Evidemment, la presse britannique n’épargne pas non plus son voisin français. « The Guardian » publie ainsi un article intitulé : « Cinq raisons de porter un burkini – et pas juste pour ennuyer les Français ».  Dans ce texte, la journaliste Remona Aly explique pour quelles raisons le port de ce maillot de bain intégral constitue selon elle, au contraire des discours dominant la scène politique française, un acte de liberté et de féminisme, poussant son lectorat à « refuser d’être poussé hors du débat par ceux qui disent défendre la libération des femmes ».

Certains journaux vont plus loin en condamnant l’interdiction comme un acte « inutile », voire une erreur. Ainsi, Kathleen Parker juge dans le « Washington Post » que les maires français se trompent de combat. Elle estime même que cette interdiction est le « produit d’une islamophobie nourrie par les attentats terroristes et d’une politique de stigmatisation soutenue par des maires aux idées courtes. »

Un contexte pesant

Ces interdictions ne suscitent guère d’enthousiasme, qualifiées de « stupides et sexistes » par l’édition américaine du « Huffington Post » ou d' »acte de fanatisme idiot » par « The Telegraph ». Pour ce dernier journal, il est même « plus probable que cela fâche les musulmans modérés » dans un contexte de tension après les attentats de cet été.

Le site Algérie Focus en appelle lui aux musulmans : ce même contexte justifie selon lui de ne pas chercher de « provocation inutile » en portant la burqa ou le burkini. Dans un article du 8 août traduit par « Courrier International« , le site conseille aux musulmans de France d’agir intelligemment et de respecter les règles du pays : « Nous ne pouvons nous abstenir de faire grief à ces musulmans qui persistent à se singulariser de la sorte, sachant bien que la société occidentale est arrivée à un tel niveau de crispation à l’égard des musulmans, compte tenu de l’actualité, que la moindre anicroche sera déformée dans le sens d’une plus grande marginalisation des musulmans ».

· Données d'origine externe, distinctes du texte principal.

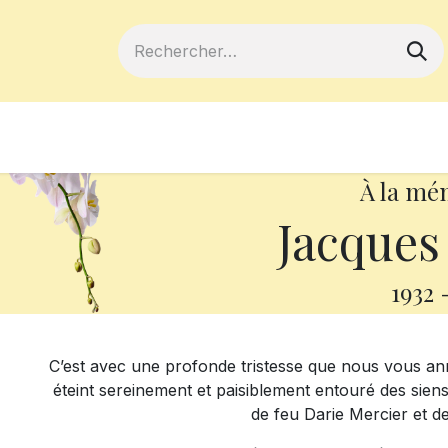
ferts
Devenir membre
Votre coopé
À la mé
Jacques
1932
C’est avec une profonde tristesse que nous vous ann
éteint sereinement et paisiblement entouré des siens le
de feu Darie Mercier et de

Révélateur de l’état d’esprit français

La presse étrangère prend bien en compte les tensions dues à la série d’attentats qui ont frappé le sol français, mais cela ne suffit pas à ses yeux à expliquer l’ampleur de la polémique. Une telle affaire semble en effet non seulement inconcevable pour la plus grande partie de la presse anglo-saxonne, mais pas non plus souhaitable.

Aux Etats-Unis, toujours dans sa chronique du « Washington Post », Kathleen Parker tente un parallèle audacieux, expliquant que “le burkini est devenu le drapeau des confédérés de la France » devenant plus important pour ce qu’il représente dans l’esprit des personnes que pour ce qu’il est réellement.

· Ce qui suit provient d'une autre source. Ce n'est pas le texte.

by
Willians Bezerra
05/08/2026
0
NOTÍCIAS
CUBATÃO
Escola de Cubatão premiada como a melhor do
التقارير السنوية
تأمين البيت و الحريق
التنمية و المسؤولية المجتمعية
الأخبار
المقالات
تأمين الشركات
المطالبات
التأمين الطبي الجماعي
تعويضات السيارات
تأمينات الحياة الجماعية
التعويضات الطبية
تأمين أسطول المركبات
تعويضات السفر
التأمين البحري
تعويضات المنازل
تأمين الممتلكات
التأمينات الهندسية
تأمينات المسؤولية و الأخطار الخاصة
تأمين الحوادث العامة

« Comme le drapeau [des confédérés], le burkini signifie des choses différentes pour les gens, mais il est devenu un symbole puissant de l’affrontement culturel entre patriotes français et immigrés musulmans ».

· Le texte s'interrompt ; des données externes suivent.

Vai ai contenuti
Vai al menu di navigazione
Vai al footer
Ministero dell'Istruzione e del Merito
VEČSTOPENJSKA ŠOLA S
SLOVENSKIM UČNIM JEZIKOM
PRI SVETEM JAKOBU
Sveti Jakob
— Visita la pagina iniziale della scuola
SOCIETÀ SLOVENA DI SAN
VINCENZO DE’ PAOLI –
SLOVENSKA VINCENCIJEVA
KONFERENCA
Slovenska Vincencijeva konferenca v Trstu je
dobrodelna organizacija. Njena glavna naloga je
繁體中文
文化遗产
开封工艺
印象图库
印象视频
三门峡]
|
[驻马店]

Finalement, le coeur du problème serait cette laïcité « à la française ». Elle peut être difficile à saisir pour d’autres pays : Sean O’Grady explique ainsi dans « The Independent » que le « communautarisme » dont la France semble avoir peur est intraduisible directement en anglais, en tout cas dans sa dimension péjorative. Mais même une fois ce point de vue compris, la presse étrangère estime que ce débat ne fait qu’éloigner du vrai problème, élevant au rang de priorité un sujet anodin.